Apart from ethnic differences and historical resentments, the Estonians are historically Lutherans which, along with their use of the Latin alphabet, forms an Estonian cultural identification with the Scandinavians as well as their Finnish cousins.

The stranded Slavs in places like the former Soviet Far East and Central Asia find themselves without power, surrounded by increasingly militant Muslims, while in Estonia and other European ex-Soviet holdings they are the object of fear and hatred, scorned as former conquering peoples. These Slavs reacted negatively to the collapse of the USSR and formed groups like Interfront, which express a nostalgic (though hardly ideological) affection for Stalin and the “great days” of Kremlin power.
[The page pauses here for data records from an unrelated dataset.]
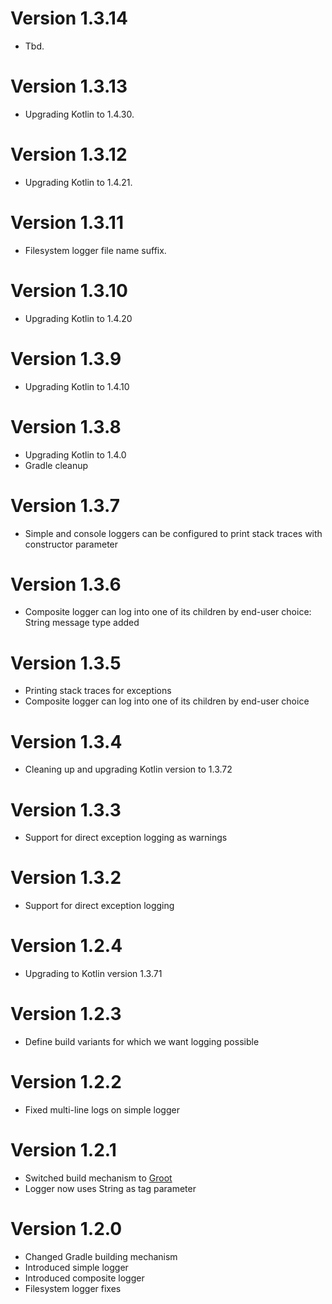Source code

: # Version 1.3.14

- Tbd.

# Version 1.3.13

- Upgrading Kotlin to 1.4.30.

# Version 1.3.12

- Upgrading Kotlin to 1.4.21.

# Version 1.3.11

- Filesystem logger file name suffix.

# Version 1.3.10

- Upgrading Kotlin to 1.4.20

# Version 1.3.9

- Upgrading Kotlin to 1.4.10

# Version 1.3.8

- Upgrading Kotlin to 1.4.0
- Gradle cleanup 

# Version 1.3.7

- Simple and console loggers can be configured to print stack traces with constructor parameter

# Version 1.3.6

- Composite logger can log into one of its children by end-user choice: String message type added

# Version 1.3.5

- Printing stack traces for exceptions
- Composite logger can log into one of its children by end-user choice

# Version 1.3.4

- Cleaning up and upgrading Kotlin version to 1.3.72

# Version 1.3.3

- Support for direct exception logging as warnings

# Version 1.3.2

- Support for direct exception logging

# Version 1.2.4

- Upgrading to Kotlin version 1.3.71

# Version 1.2.3

- Define build variants for which we want logging possible

# Version 1.2.2

- Fixed multi-line logs on simple logger

# Version 1.2.1

- Switched build mechanism to [Groot](https://github.com/milos85vasic/Groot)
- Logger now uses String as tag parameter

# Version 1.2.0

- Changed Gradle building mechanism
- Introduced simple logger
- Introduced composite logger
- Filesystem logger fixes
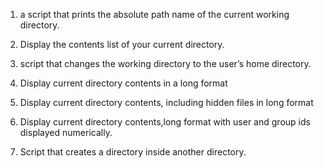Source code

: 1. a script that prints the absolute path name of the current working directory.

2. Display the contents list of your current directory.

3. script that changes the working directory to the user’s home directory.

4. Display current directory contents in a long format

5. Display current directory contents, including hidden files in long format

6. Display current directory contents,long format with user and group ids displayed numerically.

7. Script that creates a directory inside another directory. 
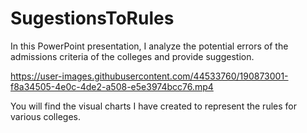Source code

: # SugestionsToRules
In this PowerPoint presentation, I analyze the potential errors of the admissions criteria of the colleges and provide suggestion.




https://user-images.githubusercontent.com/44533760/190873001-f8a34505-4e0c-4de2-a508-e5e3974bcc76.mp4



You will find the visual charts I have created to represent the rules for various colleges.
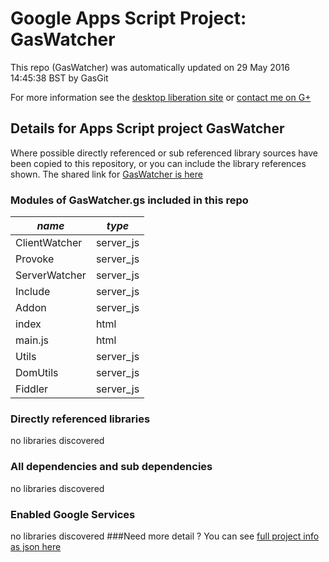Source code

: # Google Apps Script Project: GasWatcher
This repo (GasWatcher) was automatically updated on 29 May 2016 14:45:38 BST by GasGit

For more information see the [desktop liberation site](http://ramblings.mcpher.com/Home/excelquirks/drivesdk/gettinggithubready "desktop liberation") or [contact me on G+](https://plus.google.com/+BruceMcpherson "Bruce McPherson - GDE")
## Details for Apps Script project GasWatcher
Where possible directly referenced or sub referenced library sources have been copied to this repository, or you can include the library references shown. 
The shared link for [GasWatcher is here](https://script.google.com/d/1EC5t7D6B5lnKndVuMKgyymBn7Pi56cT-1gCIEzAIMgBhvnOM-qrWoeiX/edit?usp=sharing "open in the GAS IDE")

### Modules of GasWatcher.gs included in this repo
*name*|*type*
--- | --- 
ClientWatcher| server_js
Provoke| server_js
ServerWatcher| server_js
Include| server_js
Addon| server_js
index| html
main.js| html
Utils| server_js
DomUtils| server_js
Fiddler| server_js
### Directly referenced libraries
no libraries discovered
### All dependencies and sub dependencies
no libraries discovered
### Enabled Google Services
no libraries discovered
###Need more detail ?
You can see [full project info as json here](info.json)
Many of them are where they are because of purges and other horrors of the Soviet system, but now identify with the USSR as a symbol of ethnic, Slavic pride, often in reaction to local ethnic and nationalist anti-Kremlin expressions.

The present situation in Estonia is a tragedy. Ethnic nationalism has long been a curse for European people, and is even more dangerous now, as the continent faces non-stop Third World immigration. The attempt of the United States and special interests like the ousted oligarchs hoping to destroy Putin’s government to deepen these divisions is also dangerous. The situation also shows the ongoing ill-effects of the Second World War and the fratricidal impulses that persist.

Hopefully both Slavs and ethnic Estonians will see beyond their differences and come to an understanding on their co-existence.